Hernandez was 27 when he committed suicide in prison.

Hernandez was 23 when he murdered Odin Lloyd in 2013.  He had played three seasons with the New England Patriots, only 44 games in total.

He played 40 games at the University of Florida.  Though he was believed to be the strongest and biggest football player in the state of Connecticut, word is that he still suffered multiple concussions due to hits on the field.

It appears that, at some point in high school, those concussions began the road to CTE, violence, murder, and, eventually, suicide.

The findings were reported by an attorney for the Hernandez estate, with a lawsuit that Hernandez' family has filed against the NFL and the Patriots.
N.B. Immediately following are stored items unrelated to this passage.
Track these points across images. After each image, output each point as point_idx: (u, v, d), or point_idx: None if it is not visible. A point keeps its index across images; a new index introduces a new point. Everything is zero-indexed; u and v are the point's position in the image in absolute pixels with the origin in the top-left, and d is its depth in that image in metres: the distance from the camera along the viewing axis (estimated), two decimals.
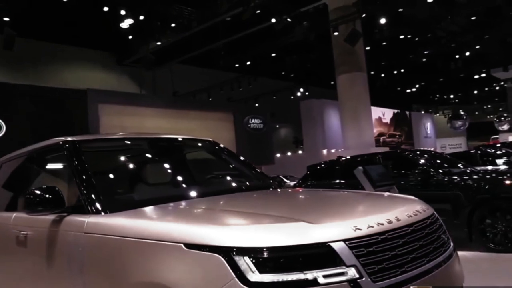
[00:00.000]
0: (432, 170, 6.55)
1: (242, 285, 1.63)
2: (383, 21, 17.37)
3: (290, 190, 3.45)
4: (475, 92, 34.01)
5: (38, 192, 2.52)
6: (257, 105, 26.76)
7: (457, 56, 23.48)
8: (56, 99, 15.65)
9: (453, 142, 35.25)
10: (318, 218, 1.86)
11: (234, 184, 3.40)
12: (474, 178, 6.16)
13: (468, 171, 6.77)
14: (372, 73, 22.93)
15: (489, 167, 9.37)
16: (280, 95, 26.91)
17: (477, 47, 22.32)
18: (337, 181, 8.09)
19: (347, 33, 15.35)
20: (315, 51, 21.38)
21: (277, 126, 31.41)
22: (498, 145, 14.66)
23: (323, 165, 9.26)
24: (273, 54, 23.07)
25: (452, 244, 2.37)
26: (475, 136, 36.96)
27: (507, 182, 5.82)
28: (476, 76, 29.13)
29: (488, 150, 11.12)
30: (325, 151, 24.26)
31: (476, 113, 37.99)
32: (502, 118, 32.28)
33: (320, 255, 1.70)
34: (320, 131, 24.95)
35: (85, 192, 2.55)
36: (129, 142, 3.49)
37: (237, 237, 1.72)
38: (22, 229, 2.93)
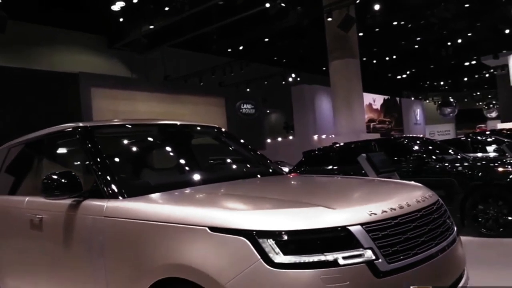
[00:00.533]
0: (426, 157, 6.71)
1: (267, 266, 1.73)
2: (377, 7, 17.39)
3: (298, 176, 3.55)
4: (465, 79, 34.28)
5: (55, 177, 2.57)
6: (248, 90, 26.77)
7: (449, 43, 23.60)
8: (48, 82, 15.54)
9: (442, 129, 35.60)
10: (335, 204, 1.96)
11: (244, 170, 3.50)
12: (468, 165, 6.32)
13: (460, 158, 6.93)
14: (364, 59, 22.99)
15: (479, 154, 9.58)
16: (271, 81, 26.89)
17: (469, 34, 22.46)
18: (330, 167, 8.20)
19: (340, 19, 15.36)
20: (307, 36, 21.34)
21: (268, 111, 31.44)
22: (488, 132, 14.91)
23: (317, 152, 9.36)
24: (266, 39, 22.97)
25: (455, 228, 2.49)
26: (463, 123, 37.39)
27: (500, 169, 6.00)
28: (467, 63, 29.34)
29: (479, 137, 11.32)
30: (315, 137, 24.38)
31: (465, 100, 38.34)
32: (491, 106, 32.68)
33: (339, 238, 1.80)
34: (311, 116, 25.02)
35: (102, 177, 2.61)
36: (140, 128, 3.55)
37: (262, 221, 1.82)
38: (36, 212, 2.99)
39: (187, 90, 21.65)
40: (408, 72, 32.40)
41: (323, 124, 24.64)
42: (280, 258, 1.74)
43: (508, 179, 5.74)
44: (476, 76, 33.15)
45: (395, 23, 21.03)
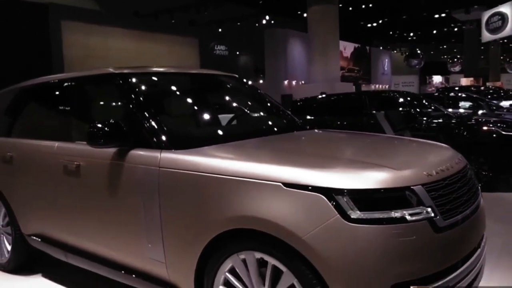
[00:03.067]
0: (415, 112, 6.98)
1: (345, 221, 1.87)
2: None
3: (333, 132, 3.58)
4: (434, 32, 34.64)
5: (100, 125, 2.55)
6: (220, 30, 26.11)
7: None
8: (13, 12, 14.61)
9: (407, 80, 36.42)
10: (396, 165, 2.11)
11: (282, 124, 3.53)
12: (454, 123, 6.65)
13: (444, 114, 7.25)
14: (340, 5, 22.71)
15: (450, 110, 10.01)
16: (244, 23, 26.27)
17: None
18: (309, 117, 8.33)
19: None
20: None
21: (238, 53, 30.88)
22: (456, 88, 15.57)
23: (301, 102, 9.37)
24: None
25: (480, 189, 2.73)
26: (428, 75, 38.25)
27: (484, 128, 6.36)
28: (437, 16, 29.55)
29: (452, 94, 11.79)
30: (286, 82, 24.40)
31: (432, 52, 38.95)
32: (455, 60, 33.43)
33: (405, 196, 1.96)
34: (282, 61, 24.84)
35: (150, 127, 2.59)
36: (177, 77, 3.46)
37: (338, 180, 1.95)
38: (72, 159, 2.98)
39: (161, 28, 20.92)
40: (380, 21, 32.33)
41: (294, 70, 24.62)
42: (356, 214, 1.88)
43: (491, 138, 6.12)
44: (445, 29, 33.56)
45: None
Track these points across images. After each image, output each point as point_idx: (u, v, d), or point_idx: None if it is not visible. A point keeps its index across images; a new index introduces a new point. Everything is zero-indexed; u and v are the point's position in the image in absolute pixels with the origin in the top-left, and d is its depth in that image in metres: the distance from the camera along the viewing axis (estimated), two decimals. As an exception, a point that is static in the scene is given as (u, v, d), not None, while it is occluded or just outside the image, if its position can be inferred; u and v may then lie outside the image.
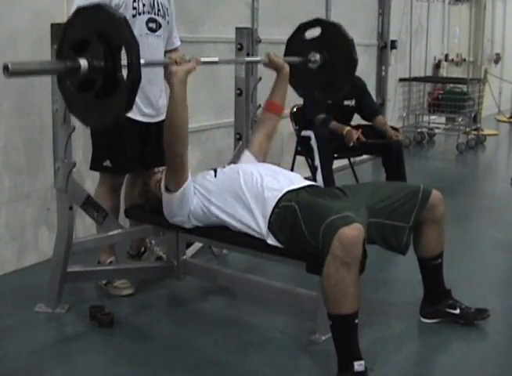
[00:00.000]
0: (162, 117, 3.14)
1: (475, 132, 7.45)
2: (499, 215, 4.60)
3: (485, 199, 5.21)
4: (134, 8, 2.87)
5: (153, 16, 2.96)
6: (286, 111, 4.86)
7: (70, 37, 2.22)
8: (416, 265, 2.73)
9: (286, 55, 3.23)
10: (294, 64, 3.08)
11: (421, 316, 2.77)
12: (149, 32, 2.94)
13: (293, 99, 4.90)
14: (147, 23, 2.93)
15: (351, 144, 4.35)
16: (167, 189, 2.66)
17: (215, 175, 2.70)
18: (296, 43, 3.24)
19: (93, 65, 2.10)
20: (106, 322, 2.67)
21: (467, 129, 7.26)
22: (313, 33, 3.21)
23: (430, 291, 2.75)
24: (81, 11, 2.26)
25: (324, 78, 3.17)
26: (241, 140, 3.40)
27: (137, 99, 2.94)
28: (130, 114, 2.95)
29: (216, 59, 2.78)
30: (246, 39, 3.28)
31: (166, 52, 3.12)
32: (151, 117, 3.06)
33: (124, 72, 2.09)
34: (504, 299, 3.07)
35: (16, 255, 3.34)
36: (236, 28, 3.34)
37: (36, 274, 3.24)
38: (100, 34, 2.10)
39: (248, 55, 3.29)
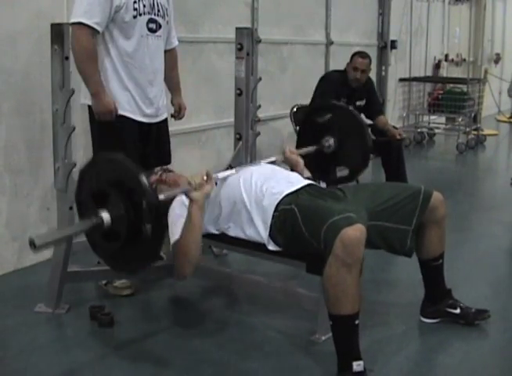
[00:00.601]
0: (162, 117, 3.15)
1: (475, 132, 7.45)
2: (499, 214, 4.60)
3: (485, 199, 5.21)
4: (135, 9, 2.87)
5: (153, 16, 2.96)
6: (287, 111, 4.88)
7: (87, 188, 2.27)
8: (417, 266, 2.73)
9: (298, 139, 3.26)
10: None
11: (421, 315, 2.77)
12: (149, 33, 2.94)
13: (293, 100, 4.92)
14: (147, 23, 2.93)
15: None
16: None
17: (215, 183, 2.68)
18: (308, 127, 3.27)
19: (116, 219, 2.14)
20: (106, 322, 2.67)
21: (467, 129, 7.26)
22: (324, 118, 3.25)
23: (430, 291, 2.75)
24: (97, 160, 2.33)
25: (339, 160, 3.23)
26: (241, 140, 3.40)
27: (138, 99, 2.96)
28: (131, 115, 2.96)
29: (233, 171, 2.70)
30: (246, 39, 3.28)
31: (165, 51, 3.12)
32: (151, 117, 3.06)
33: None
34: (504, 299, 3.07)
35: (16, 255, 3.33)
36: (236, 28, 3.34)
37: (36, 274, 3.24)
38: (120, 187, 2.14)
39: (248, 55, 3.29)
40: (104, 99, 2.80)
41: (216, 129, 4.57)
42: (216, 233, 2.63)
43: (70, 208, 2.75)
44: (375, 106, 4.81)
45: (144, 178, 2.14)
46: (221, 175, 2.62)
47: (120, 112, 2.90)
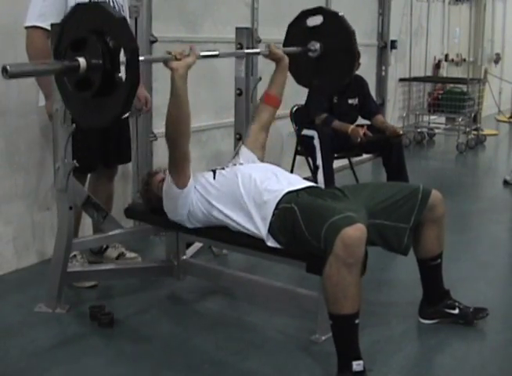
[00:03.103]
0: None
1: (475, 132, 7.44)
2: (499, 214, 4.60)
3: (485, 199, 5.21)
4: None
5: None
6: (286, 111, 4.88)
7: (67, 35, 2.22)
8: (416, 266, 2.73)
9: (286, 40, 3.24)
10: (294, 54, 3.08)
11: (420, 316, 2.76)
12: None
13: (292, 100, 4.92)
14: None
15: (359, 140, 4.36)
16: (178, 186, 2.63)
17: (214, 177, 2.69)
18: (297, 29, 3.23)
19: (92, 64, 2.09)
20: (106, 322, 2.68)
21: (467, 129, 7.25)
22: (315, 21, 3.20)
23: (429, 291, 2.75)
24: (78, 9, 2.26)
25: (324, 67, 3.17)
26: (241, 140, 3.40)
27: None
28: None
29: (216, 52, 2.76)
30: (246, 39, 3.28)
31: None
32: None
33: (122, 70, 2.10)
34: (503, 299, 3.07)
35: (16, 255, 3.33)
36: (236, 28, 3.34)
37: (36, 274, 3.24)
38: (99, 33, 2.10)
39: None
40: None
41: (216, 129, 4.57)
42: (217, 225, 2.64)
43: (70, 208, 2.75)
44: (371, 107, 4.82)
45: (125, 23, 2.10)
46: (203, 52, 2.66)
47: None
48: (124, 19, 2.13)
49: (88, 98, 2.17)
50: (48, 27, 2.73)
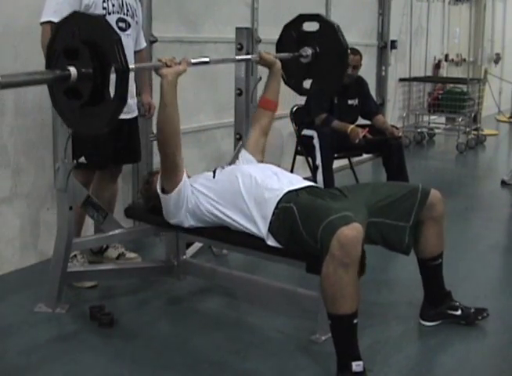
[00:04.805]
0: (134, 114, 3.22)
1: (475, 132, 7.45)
2: (499, 214, 4.60)
3: (485, 199, 5.21)
4: (104, 8, 2.96)
5: (122, 16, 3.06)
6: (286, 111, 4.88)
7: (62, 39, 2.25)
8: (417, 266, 2.73)
9: (279, 40, 3.24)
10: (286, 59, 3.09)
11: (422, 319, 2.75)
12: (119, 31, 3.00)
13: (293, 100, 4.92)
14: (117, 22, 3.02)
15: (357, 141, 4.37)
16: (164, 191, 2.66)
17: (214, 176, 2.70)
18: (292, 32, 3.23)
19: (82, 75, 2.13)
20: (106, 322, 2.68)
21: (467, 129, 7.26)
22: (310, 26, 3.21)
23: (430, 292, 2.74)
24: (76, 16, 2.29)
25: (314, 73, 3.18)
26: (241, 140, 3.40)
27: None
28: None
29: (207, 59, 2.76)
30: (246, 39, 3.28)
31: (134, 52, 3.19)
32: (123, 113, 3.09)
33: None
34: (504, 299, 3.07)
35: (16, 255, 3.33)
36: (236, 28, 3.35)
37: (36, 274, 3.24)
38: (93, 46, 2.13)
39: (248, 55, 3.29)
40: None
41: (216, 129, 4.57)
42: (219, 224, 2.63)
43: (70, 208, 2.75)
44: (371, 107, 4.82)
45: (118, 43, 2.12)
46: (194, 60, 2.66)
47: None
48: (120, 40, 2.15)
49: (77, 107, 2.20)
50: None
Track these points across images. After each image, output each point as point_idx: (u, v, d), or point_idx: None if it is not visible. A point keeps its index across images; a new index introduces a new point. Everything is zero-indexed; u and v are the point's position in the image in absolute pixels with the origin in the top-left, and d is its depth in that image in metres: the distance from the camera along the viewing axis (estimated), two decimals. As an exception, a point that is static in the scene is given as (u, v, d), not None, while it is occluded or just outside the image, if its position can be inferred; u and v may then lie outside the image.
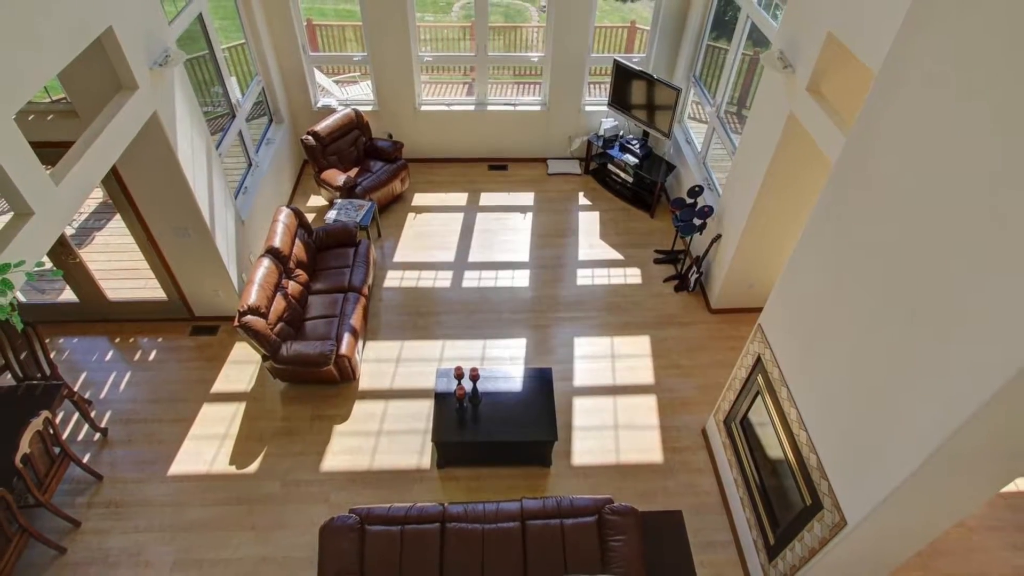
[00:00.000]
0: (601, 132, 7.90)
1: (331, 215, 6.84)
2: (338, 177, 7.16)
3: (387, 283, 6.75)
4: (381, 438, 5.33)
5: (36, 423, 4.27)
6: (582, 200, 7.90)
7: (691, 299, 6.62)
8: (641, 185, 7.70)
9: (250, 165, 6.90)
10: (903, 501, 2.92)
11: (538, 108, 8.06)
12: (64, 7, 3.48)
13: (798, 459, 3.71)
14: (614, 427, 5.44)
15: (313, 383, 5.67)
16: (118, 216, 5.44)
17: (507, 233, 7.39)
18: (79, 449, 5.20)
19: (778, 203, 5.36)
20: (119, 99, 4.19)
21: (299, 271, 6.00)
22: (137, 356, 5.94)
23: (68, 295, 6.03)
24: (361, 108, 7.76)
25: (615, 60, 7.33)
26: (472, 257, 7.07)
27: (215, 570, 4.51)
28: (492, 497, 4.94)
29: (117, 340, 6.08)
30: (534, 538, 4.07)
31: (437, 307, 6.49)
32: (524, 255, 7.11)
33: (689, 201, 6.45)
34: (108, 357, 5.94)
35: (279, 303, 5.47)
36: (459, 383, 4.94)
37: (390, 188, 7.48)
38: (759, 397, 4.24)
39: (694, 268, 6.51)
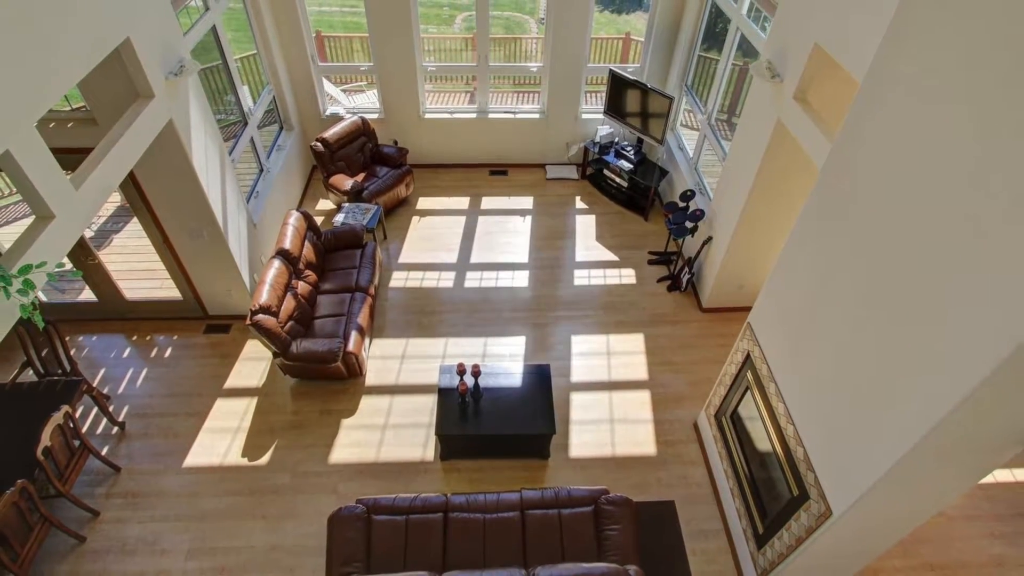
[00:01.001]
0: (597, 139, 7.90)
1: (339, 218, 6.84)
2: (346, 182, 7.17)
3: (392, 283, 6.75)
4: (387, 431, 5.33)
5: (57, 417, 4.27)
6: (579, 204, 7.90)
7: (683, 299, 6.62)
8: (635, 189, 7.69)
9: (261, 170, 6.90)
10: (886, 492, 2.92)
11: (537, 116, 8.06)
12: (84, 19, 3.48)
13: (785, 452, 3.71)
14: (609, 421, 5.44)
15: (322, 379, 5.67)
16: (135, 219, 5.43)
17: (507, 235, 7.39)
18: (98, 442, 5.20)
19: (767, 207, 5.36)
20: (136, 107, 4.19)
21: (308, 272, 6.00)
22: (153, 353, 5.94)
23: (87, 295, 6.03)
24: (368, 116, 7.77)
25: (611, 70, 7.33)
26: (474, 258, 7.07)
27: (228, 558, 4.51)
28: (493, 488, 4.94)
29: (134, 338, 6.08)
30: (533, 527, 4.07)
31: (440, 306, 6.49)
32: (524, 256, 7.10)
33: (681, 205, 6.45)
34: (125, 354, 5.94)
35: (289, 302, 5.47)
36: (461, 379, 4.93)
37: (395, 192, 7.47)
38: (748, 392, 4.24)
39: (686, 269, 6.51)
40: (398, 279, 6.80)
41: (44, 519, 4.18)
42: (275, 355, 5.26)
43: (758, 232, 5.59)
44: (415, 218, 7.62)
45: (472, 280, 6.80)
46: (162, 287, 6.23)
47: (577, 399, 5.61)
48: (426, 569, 3.90)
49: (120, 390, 5.61)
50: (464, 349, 6.05)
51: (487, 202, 7.90)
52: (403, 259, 7.05)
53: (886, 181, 2.76)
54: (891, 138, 2.73)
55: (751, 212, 5.40)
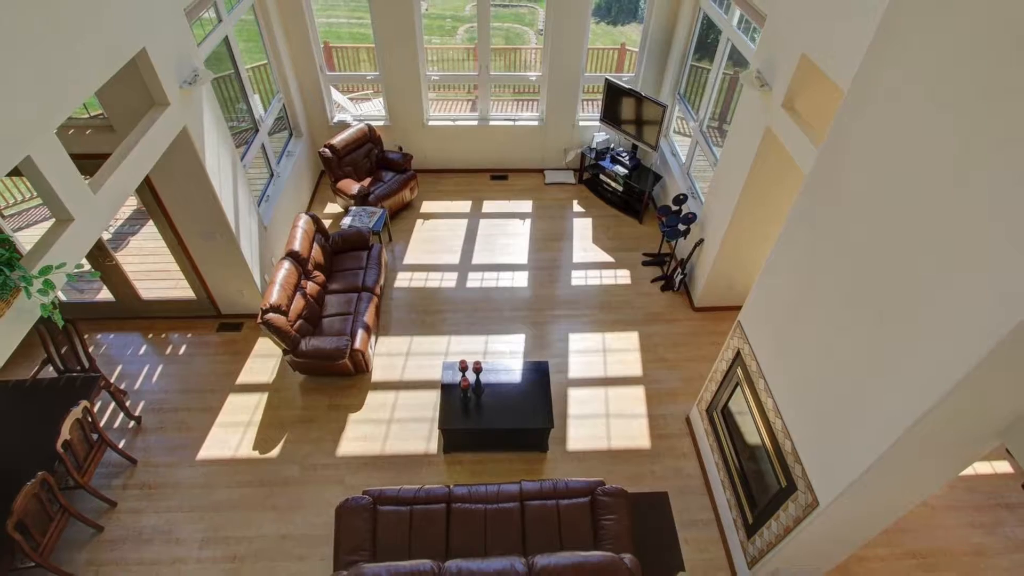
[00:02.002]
0: (594, 145, 7.90)
1: (346, 221, 6.84)
2: (353, 186, 7.17)
3: (397, 283, 6.75)
4: (392, 425, 5.33)
5: (76, 412, 4.27)
6: (576, 207, 7.90)
7: (676, 298, 6.62)
8: (630, 194, 7.69)
9: (272, 175, 6.89)
10: (870, 483, 2.92)
11: (536, 123, 8.06)
12: (101, 30, 3.48)
13: (774, 445, 3.71)
14: (605, 415, 5.44)
15: (330, 375, 5.67)
16: (151, 222, 5.44)
17: (507, 238, 7.39)
18: (115, 435, 5.20)
19: (756, 210, 5.36)
20: (152, 115, 4.19)
21: (317, 272, 6.00)
22: (168, 350, 5.94)
23: (105, 294, 6.03)
24: (374, 123, 7.76)
25: (606, 79, 7.33)
26: (475, 260, 7.07)
27: (240, 547, 4.51)
28: (494, 480, 4.94)
29: (150, 336, 6.08)
30: (532, 517, 4.07)
31: (443, 306, 6.49)
32: (523, 258, 7.10)
33: (674, 208, 6.45)
34: (142, 351, 5.94)
35: (298, 302, 5.47)
36: (463, 375, 4.94)
37: (400, 196, 7.47)
38: (738, 388, 4.24)
39: (679, 270, 6.51)
40: (403, 279, 6.80)
41: (63, 509, 4.18)
42: (285, 352, 5.26)
43: (747, 234, 5.59)
44: (419, 221, 7.62)
45: (474, 280, 6.80)
46: (176, 287, 6.23)
47: (574, 394, 5.61)
48: (429, 557, 3.90)
49: (136, 386, 5.61)
50: (466, 347, 6.04)
51: (488, 206, 7.89)
52: (407, 260, 7.05)
53: (869, 185, 2.76)
54: (875, 144, 2.73)
55: (741, 215, 5.40)
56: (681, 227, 6.30)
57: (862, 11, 3.39)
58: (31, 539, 3.89)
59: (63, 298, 6.10)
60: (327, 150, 7.09)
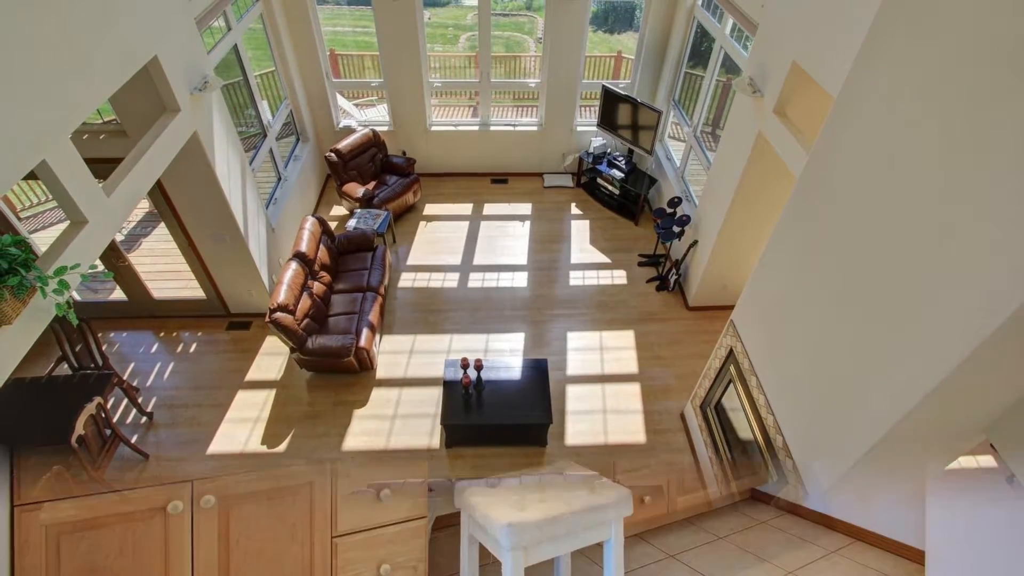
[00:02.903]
0: (591, 149, 7.90)
1: (351, 223, 6.84)
2: (358, 190, 7.17)
3: (401, 284, 6.75)
4: (396, 421, 5.33)
5: (90, 408, 4.27)
6: (574, 210, 7.90)
7: (671, 298, 6.62)
8: (626, 197, 7.69)
9: (279, 179, 6.89)
10: (858, 477, 2.92)
11: (535, 128, 8.06)
12: (114, 39, 3.48)
13: (766, 440, 3.71)
14: (603, 411, 5.44)
15: (335, 372, 5.67)
16: (162, 224, 5.43)
17: (507, 239, 7.39)
18: (128, 431, 5.19)
19: (748, 213, 5.36)
20: (163, 120, 4.19)
21: (323, 273, 6.00)
22: (179, 348, 5.94)
23: (118, 294, 6.03)
24: (378, 128, 7.76)
25: (603, 86, 7.33)
26: (476, 261, 7.07)
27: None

The fact is, that's the wrong party to file as plaintiff, for several reasons:

First, it would be easier to deny the family and estate any real damages, because "Aaron Hernandez is a MURDERER!"  As I well know in my own life, criminals are seen, by default, as all but civilly impeached entities.  So if the family, even rightly, has case or consideration against someone, it might be impossible for a court to go above the appeal to the person...

Second, it would be easy to stack a jury, in that type of case, with football fans, with the threat of the end or the neutering of their National Religion over their heads.

Third, the natural corruption of the American Political Justice System vis-a-vis anything that might be Too Big To Fail.

BUT...

What happens if the families and estates of Hernandez' victims, the at least three men who are believed to have been murdered by Hernandez (Odin Lloyd -- for which Hernandez was convicted, and Daniel de Abreu and Safiro Furtado), decide they might want to follow the CTE lead here?

It might FINALLY provide the impetus for a large enough stage for football itself to be brought to trial (the NFL and Patriots would probably be sued because of the printing press of money the NFL has become!!!), because the fact is that Hernandez probably played only 10 or so years of organized football (3 in Florida, 3 in the NFL, 4 in high school, and then how much?).

As the Yahoo! article notes, was he already on the highway to Hell, as it were, by the time he sucker-punched a bar manager at age 17 in Florida?

Could we finally have a place where football itself is put on trial for this type of thing, in a large enough setting which cannot be ignored by this football-addicted nation?